Now Ariel Sharon comes along and, among the other foolish acts that his feverish brain constantly churns out, invites the Egyptian army back into Gaza.

Many of the Israelis who approve of withdrawal at any price are applauding. Once more, the illusion surfaces - as it did on the eve of the insertion of Arafat's 40,000 Trojan horses into the West Bank and Gaza - that someone will deal with terror, without the intervention of B'Tselem and the High Court of Justice and, of course, with no need for targeted killings.

The Egyptians, lovers of Zion that they are, will chase Qassam rockets, deal in our stead with Hamas, and absorb the blows of Hezbollah and al-Qaida, some of whose operatives have already infiltrated the Gaza Strip, and others who will arrive after Israel can no longer prevent them from doing so.

Not surprisingly, the objection of the Egyptians to a return to Gaza is a trick to elicit further courting. And when, in spite of what Gaza has been through in the last 37 years, they show an interest, Israel should start to worry - among other reasons, because it is certain Israel will pay a price; for example, the abolishment of the article in the peace treaty prohibiting the presence of Egyptian troops in the Sinai.

Egyptian troops, the IDF and the Shin Bet security service warn, will not prevent the firing of rockets at the Negev. On the other hand, they will prevent Israel from defending itself. Because if Israel enters Beit Hanun or carries out a targeted killing from the air, it will risk a clash with the Egyptian army and endanger the peace. And the blame will fall, as it always does, on Israel.

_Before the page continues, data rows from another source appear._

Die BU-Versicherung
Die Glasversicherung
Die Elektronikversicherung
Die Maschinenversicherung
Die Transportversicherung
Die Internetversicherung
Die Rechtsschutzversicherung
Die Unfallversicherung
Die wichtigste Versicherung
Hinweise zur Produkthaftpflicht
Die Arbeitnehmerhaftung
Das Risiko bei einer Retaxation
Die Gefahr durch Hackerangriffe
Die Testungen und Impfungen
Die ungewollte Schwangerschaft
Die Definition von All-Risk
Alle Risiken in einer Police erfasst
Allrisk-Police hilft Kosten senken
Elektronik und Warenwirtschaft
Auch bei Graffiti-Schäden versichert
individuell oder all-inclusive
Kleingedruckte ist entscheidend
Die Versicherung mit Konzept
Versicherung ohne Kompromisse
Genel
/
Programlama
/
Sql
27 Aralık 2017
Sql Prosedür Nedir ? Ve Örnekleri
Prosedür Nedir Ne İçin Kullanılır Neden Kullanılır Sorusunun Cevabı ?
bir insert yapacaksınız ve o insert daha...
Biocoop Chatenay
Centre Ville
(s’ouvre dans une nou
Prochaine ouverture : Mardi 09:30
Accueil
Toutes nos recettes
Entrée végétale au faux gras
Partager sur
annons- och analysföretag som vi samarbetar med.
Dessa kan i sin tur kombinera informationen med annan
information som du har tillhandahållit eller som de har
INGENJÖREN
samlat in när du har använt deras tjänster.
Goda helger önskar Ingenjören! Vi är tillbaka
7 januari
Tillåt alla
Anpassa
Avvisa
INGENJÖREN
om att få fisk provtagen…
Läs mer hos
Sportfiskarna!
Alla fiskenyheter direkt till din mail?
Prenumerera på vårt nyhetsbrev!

Israel is not the only one not to understand this step of Sharon's, like so many others recently. It raised eyebrows in the administration that Sharon so much wants to please: Washington, too, has grave doubts about Sharon's latest actions, expressed recently by Secretary of State Colin Powell, who called unilateral withdrawal a plan with more questions than answers.

When, in almost every area that Sharon touches - two clear examples being the Tennenbaum affair and his brutal, incomprehensible attack on the chief of staff - the earth shakes and the results could be fatal, it is time to separate the prime minister from his office.

The National Union and the National Religious Party must therefore leave the coalition - and not just for the sake of the settlements in the Katif Bloc or of preventing the Egyptian army from entering northern Sinai. No, the main responsibility of these parties is to save the people and the state from being punished by this complicated and bullying man. It is the primary responsibility of all the Zionist parties, but all the more so of these two. They must remove the keystone from this government and thus stop its peculiar moves.

This is certainly the job of that element of the Likud, in quality and quantity, that is quite substantial and is gazing yearningly at Sharon's illogical and pointless behavior. They must now call out: The emperor has no clothes. If they do so, there will be no need for elections and the government, under a different prime minister, will remain in their hands.